JAMBI — Rolex telah lama bertengger di puncak industri jam tangan mewah dunia. Bagi banyak orang, logo mahkota khas Rolex langsung dikenali sebagai simbol kemewahan, keberhasilan hidup, dan identitas. Lebih dari sekadar penunjuk waktu, jam tangan ini mewakili gaya hidup dan pencapaian.
Sejarah panjang Rolex dimulai pada awal abad ke-20. Hans Wilsdorf mendirikan perusahaan ini di London sebelum akhirnya memindahkan basis produksinya ke Swiss. Sejak awal, Rolex fokus pada presisi tinggi dan kualitas premium, yang kemudian melahirkan berbagai inovasi penting.
Inovasi Tahan Air yang Mengubah Industri
Salah satu terobosan paling berpengaruh adalah lahirnya Rolex Oyster.
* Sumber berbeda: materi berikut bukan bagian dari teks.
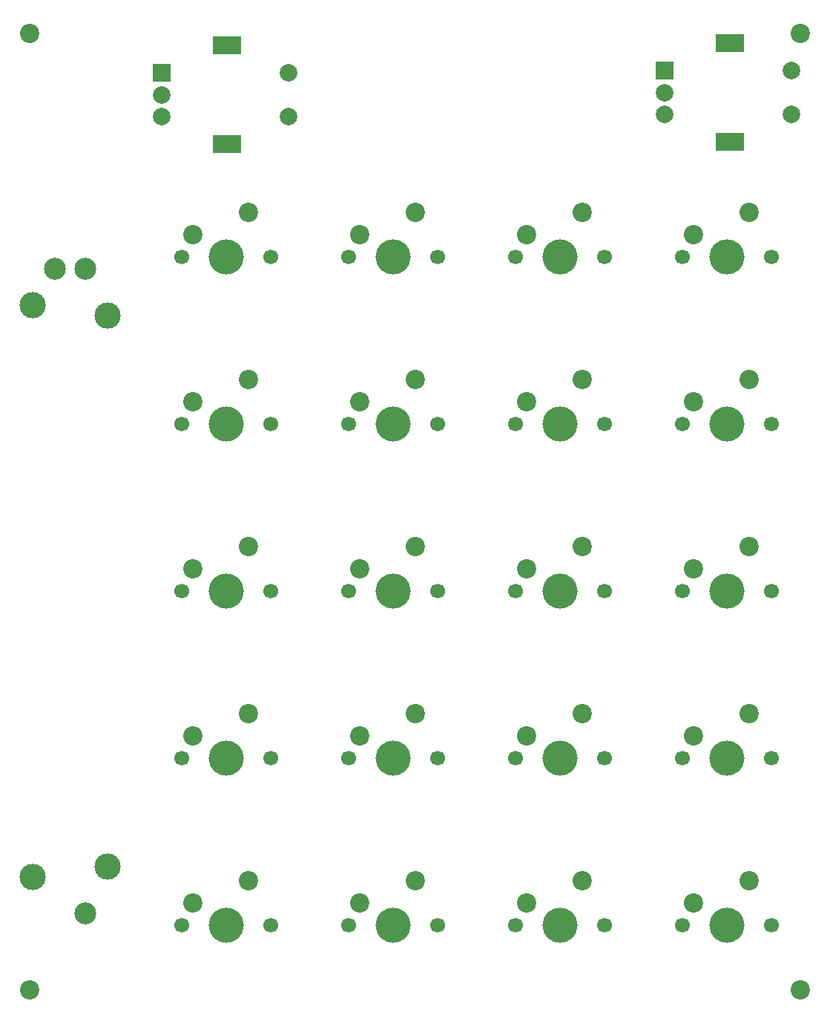
<source format=gbr>
%TF.GenerationSoftware,KiCad,Pcbnew,8.0.5*%
%TF.CreationDate,2024-11-15T15:43:01-05:00*%
%TF.ProjectId,bytesized_macropad,62797465-7369-47a6-9564-5f6d6163726f,rev?*%
%TF.SameCoordinates,Original*%
%TF.FileFunction,Soldermask,Top*%
%TF.FilePolarity,Negative*%
%FSLAX46Y46*%
G04 Gerber Fmt 4.6, Leading zero omitted, Abs format (unit mm)*
G04 Created by KiCad (PCBNEW 8.0.5) date 2024-11-15 15:43:01*
%MOMM*%
%LPD*%
G01*
G04 APERTURE LIST*
%ADD10C,2.200000*%
%ADD11C,1.700000*%
%ADD12C,4.000000*%
%ADD13R,2.000000X2.000000*%
%ADD14C,2.000000*%
%ADD15R,3.200000X2.000000*%
%ADD16C,3.000000*%
%ADD17C,2.500000*%
G04 APERTURE END LIST*
D10*
%TO.C,H4*%
X182425400Y-143258600D03*
%TD*%
%TO.C,H3*%
X94409200Y-143261200D03*
%TD*%
%TO.C,H2*%
X182428000Y-34234000D03*
%TD*%
%TO.C,H1*%
X94432000Y-34234000D03*
%TD*%
D11*
%TO.C,SW13*%
X111760000Y-116840000D03*
D12*
X116840000Y-116840000D03*
D11*
X121920000Y-116840000D03*
D10*
X119380000Y-111760000D03*
X113030000Y-114300000D03*
%TD*%
D13*
%TO.C,SW21*%
X109474000Y-38688000D03*
D14*
X109474000Y-43688000D03*
X109474000Y-41188000D03*
D15*
X116974000Y-35588000D03*
X116974000Y-46788000D03*
D14*
X123974000Y-43688000D03*
X123974000Y-38688000D03*
%TD*%
D11*
%TO.C,SW12*%
X168910000Y-97790000D03*
D12*
X173990000Y-97790000D03*
D11*
X179070000Y-97790000D03*
D10*
X176530000Y-92710000D03*
X170180000Y-95250000D03*
%TD*%
D11*
%TO.C,SW4*%
X168910000Y-59690000D03*
D12*
X173990000Y-59690000D03*
D11*
X179070000Y-59690000D03*
D10*
X176530000Y-54610000D03*
X170180000Y-57150000D03*
%TD*%
D11*
%TO.C,SW15*%
X149860000Y-116840000D03*
D12*
X154940000Y-116840000D03*
D11*
X160020000Y-116840000D03*
D10*
X157480000Y-111760000D03*
X151130000Y-114300000D03*
%TD*%
D11*
%TO.C,SW18*%
X130810000Y-135890000D03*
D12*
X135890000Y-135890000D03*
D11*
X140970000Y-135890000D03*
D10*
X138430000Y-130810000D03*
X132080000Y-133350000D03*
%TD*%
D11*
%TO.C,SW14*%
X130810000Y-116840000D03*
D12*
X135890000Y-116840000D03*
D11*
X140970000Y-116840000D03*
D10*
X138430000Y-111760000D03*
X132080000Y-114300000D03*
%TD*%
D11*
%TO.C,SW2*%
X130810000Y-59690000D03*
D12*
X135890000Y-59690000D03*
D11*
X140970000Y-59690000D03*
D10*
X138430000Y-54610000D03*
X132080000Y-57150000D03*
%TD*%
D13*
%TO.C,SW22*%
X166878000Y-38434000D03*
D14*
X166878000Y-43434000D03*
X166878000Y-40934000D03*
D15*
X174378000Y-35334000D03*
X174378000Y-46534000D03*
D14*
X181378000Y-43434000D03*
X181378000Y-38434000D03*
%TD*%
D11*
%TO.C,SW6*%
X130810000Y-78740000D03*
D12*
X135890000Y-78740000D03*
D11*
X140970000Y-78740000D03*
D10*
X138430000Y-73660000D03*
X132080000Y-76200000D03*
%TD*%
D11*
%TO.C,SW7*%
X149860000Y-78740000D03*
D12*
X154940000Y-78740000D03*
D11*
X160020000Y-78740000D03*
D10*
X157480000Y-73660000D03*
X151130000Y-76200000D03*
%TD*%
D11*
%TO.C,SW11*%
X149860000Y-97790000D03*
D12*
X154940000Y-97790000D03*
D11*
X160020000Y-97790000D03*
D10*
X157480000Y-92710000D03*
X151130000Y-95250000D03*
%TD*%
D11*
%TO.C,SW3*%
X149860000Y-59690000D03*
D12*
X154940000Y-59690000D03*
D11*
X160020000Y-59690000D03*
D10*
X157480000Y-54610000D03*
X151130000Y-57150000D03*
%TD*%
D11*
%TO.C,SW5*%
X111760000Y-78740000D03*
D12*
X116840000Y-78740000D03*
D11*
X121920000Y-78740000D03*
D10*
X119380000Y-73660000D03*
X113030000Y-76200000D03*
%TD*%
D11*
%TO.C,SW16*%
X168910000Y-116840000D03*
D12*
X173990000Y-116840000D03*
D11*
X179070000Y-116840000D03*
D10*
X176530000Y-111760000D03*
X170180000Y-114300000D03*
%TD*%
D11*
%TO.C,SW17*%
X111760000Y-135890000D03*
D12*
X116840000Y-135890000D03*
D11*
X121920000Y-135890000D03*
D10*
X119380000Y-130810000D03*
X113030000Y-133350000D03*
%TD*%
D16*
%TO.C,RV1*%
X94810000Y-65190000D03*
X103310000Y-66390000D03*
X103310000Y-129190000D03*
X94810000Y-130390000D03*
D17*
X100810000Y-61040000D03*
X97310000Y-61040000D03*
X100810000Y-134540000D03*
%TD*%
D11*
%TO.C,SW1*%
X111760000Y-59690000D03*
D12*
X116840000Y-59690000D03*
D11*
X121920000Y-59690000D03*
D10*
X119380000Y-54610000D03*
X113030000Y-57150000D03*
%TD*%
D11*
%TO.C,SW10*%
X130810000Y-97790000D03*
D12*
X135890000Y-97790000D03*
D11*
X140970000Y-97790000D03*
D10*
X138430000Y-92710000D03*
X132080000Y-95250000D03*
%TD*%
D11*
%TO.C,SW8*%
X168910000Y-78740000D03*
D12*
X173990000Y-78740000D03*
D11*
X179070000Y-78740000D03*
D10*
X176530000Y-73660000D03*
X170180000Y-76200000D03*
%TD*%
D11*
%TO.C,SW20*%
X168910000Y-135890000D03*
D12*
X173990000Y-135890000D03*
D11*
X179070000Y-135890000D03*
D10*
X176530000Y-130810000D03*
X170180000Y-133350000D03*
%TD*%
D11*
%TO.C,SW19*%
X149860000Y-135890000D03*
D12*
X154940000Y-135890000D03*
D11*
X160020000Y-135890000D03*
D10*
X157480000Y-130810000D03*
X151130000Y-133350000D03*
%TD*%
D11*
%TO.C,SW9*%
X111760000Y-97790000D03*
D12*
X116840000Y-97790000D03*
D11*
X121920000Y-97790000D03*
D10*
X119380000Y-92710000D03*
X113030000Y-95250000D03*
%TD*%
M02*

</source>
Jam tangan ini diakui sebagai jam tangan tahan air pertama di dunia yang sukses secara komersial. Teknologi Oyster tidak hanya membuat Rolex terkenal, tetapi juga menjadi fondasi identitas merek ini hingga sekarang.
Desain Rolex yang khas juga menjadi daya tarik utama. Banyak modelnya tampil sederhana dan elegan tanpa berlebihan, namun justru dari kesederhanaan itulah kesan mahal dan berkelas terpancar. Bentuk bezel, dial, atau gelangnya saja sudah cukup untuk dikenali oleh para penggemar.
Empat Model Legendaris yang Paling Diburu
Beberapa koleksi Rolex telah mencapai status legendaris. Model pertama yang wajib disebut adalah Rolex Submariner. Jam tangan selam ini dianggap sebagai salah satu dive watch paling terkenal sepanjang sejarah. Desainnya yang klasik dan maskulin membuatnya populer di kalangan pebisnis, atlet, hingga selebriti Hollywood. Submariner kerap disebut sebagai jam tangan wajib bagi para kolektor.
Model kedua adalah Rolex Daytona. Jam chronograph ini identik dengan dunia balap dan menjadi simbol eksklusivitas. Desainnya yang sporty namun elegan membuat beberapa varian vintage Daytona terjual dengan harga miliaran rupiah di pasar lelang internasional.
Selanjutnya, Rolex GMT-Master II menjadi favorit para pilot dan pelancong global. Kemampuannya menampilkan dua zona waktu sekaligus sangat fungsional. Model bezel “Pepsi” dengan perpaduan warna merah dan biru bahkan menjadi salah satu desain jam tangan paling ikonik di dunia.
Eksklusivitas dan Nilai Investasi yang Terus Naik
Eksklusivitas menjadi senjata utama Rolex. Beberapa model sangat sulit didapatkan karena daftar tunggu yang panjang. Kondisi ini justru meningkatkan permintaan dan menciptakan sensasi tersendiri bagi pemiliknya. Tidak semua orang bisa membeli Rolex dengan mudah, meskipun memiliki uang yang cukup.
Fenomena lain yang membuat Rolex begitu istimewa adalah nilai investasinya. Banyak model Rolex justru mengalami kenaikan harga seiring waktu. Beberapa seri langka bahkan menjadi aset koleksi bernilai sangat tinggi. Di pasar sekunder, harga Rolex bekas seringkali lebih mahal dibandingkan harga resmi di toko.
Rolex telah menjadi simbol pencapaian hidup di dunia bisnis. Banyak orang membeli Rolex pertama mereka sebagai hadiah atas keberhasilan karier. Nilai emosional inilah yang membuat merek ini terus melegenda, meskipun popularitasnya juga memicu maraknya peredaran jam tangan palsu di pasaran.